On the charts above, traded volumes have not matched price action, while the price itself is all set to challenge the overhead resistance represented at crude 200 DMA.  The RSI shows crude is overbought.  Taken together, these factors point to an imminent correction in crude price.


US Dollar [$USD]:

The Dollar Index has entered a correction mode from its recent highs at 84.14.  The correction has weeks to run yet and the price action could be fairly choppy.  The first major logical target for this correction remains 81 followed a deeper floor at 80 which also is the Index’s 200 DMA that is unlikely to be breached.

Dollar could spend the ensuing weeks in the 81-83 range.  Trading is best avoided in the ensuing sideways market with limited price range.  However, in the medium and long-term, the Dollar remains bullish and may be bought on dips to its 200 DMA whenever that happens.


Euro$ [FXE]:

The Euro’s correction to the run up to $1.2450 from its recent low of $1.20 has been rather mild and may be over.  The Euro closed the week at $1.2330.

The Euro remains in an uptrend with first major overhead resistance at $1.24.  Note traded volumes in the Euro favor upticks in price while its RSI is in neutral zone.  Its 50 DMA is around 1.23.  In the ensuing week, the Euro could aim to take out the 1.24 resistance and fill the gap in the charts between 1.23 and 1.25.


The above doesn’t mean long-term bullishness in the Euro.  But the upward correction will provide clues to the future shape of the price movements in the currency.  The ultimate target for this uptrend could be 1.27 to 1.28.



After its recent high at 57.30, the Dollar has been correcting but the correction has been unusually mild considering the sheer run up before the top.  That leads one to believe there could be further upsides to the Dollar against the INR after a period of consolidation.

On the charts, the Dollar is ambiguously positioned in the short-term.  The next few trading sessions could resolve the ambiguous picture.  The level on the upside is 56.20.  On a breach of this overhead resistance it would be safe to assume that the correction is over and the uptrend has resumed.


A breach of the floor at 55.40 would indicate some more period of consolidation.  Either way, the Dollar remains a buy on all dips since the uptrend in the Dollar is unlikely to have been exhausted.  Remain bullish in the long-term.


US Equities: 

From time to time, it is good to see the broad market in order to place the movements in narrower Indices in a larger perspective.  This is necessary since authorities periodically remove under-performing stocks from the major indices and replace them with better performing stocks that gives the major indices a bullish bias that may be lacking in the broader market. The NYSE Composite Index is the universe of all stocks listed on NYSE.

________________

**WHAT TO WORK ON**
Print the passage of the market commentary from "On the charts, the" up to and including "uptrend has resumed.", character for character.

**GIVEN INFORMATION**

________________

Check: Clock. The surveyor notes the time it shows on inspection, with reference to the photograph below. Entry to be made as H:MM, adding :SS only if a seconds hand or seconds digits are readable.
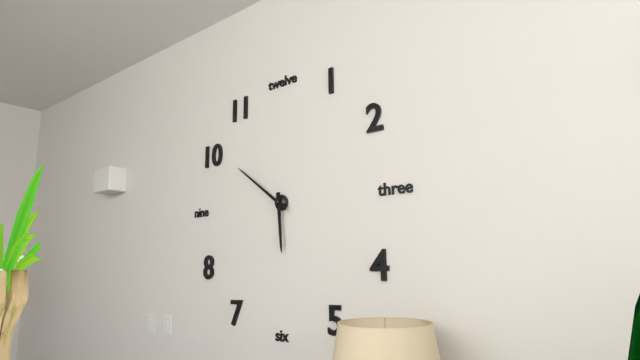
5:51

________________

**ANSWER TO THIS TASK**
On the charts, the Dollar is ambiguously positioned in the short-term.  The next few trading sessions could resolve the ambiguous picture.  The level on the upside is 56.20.  On a breach of this overhead resistance it would be safe to assume that the correction is over and the uptrend has resumed.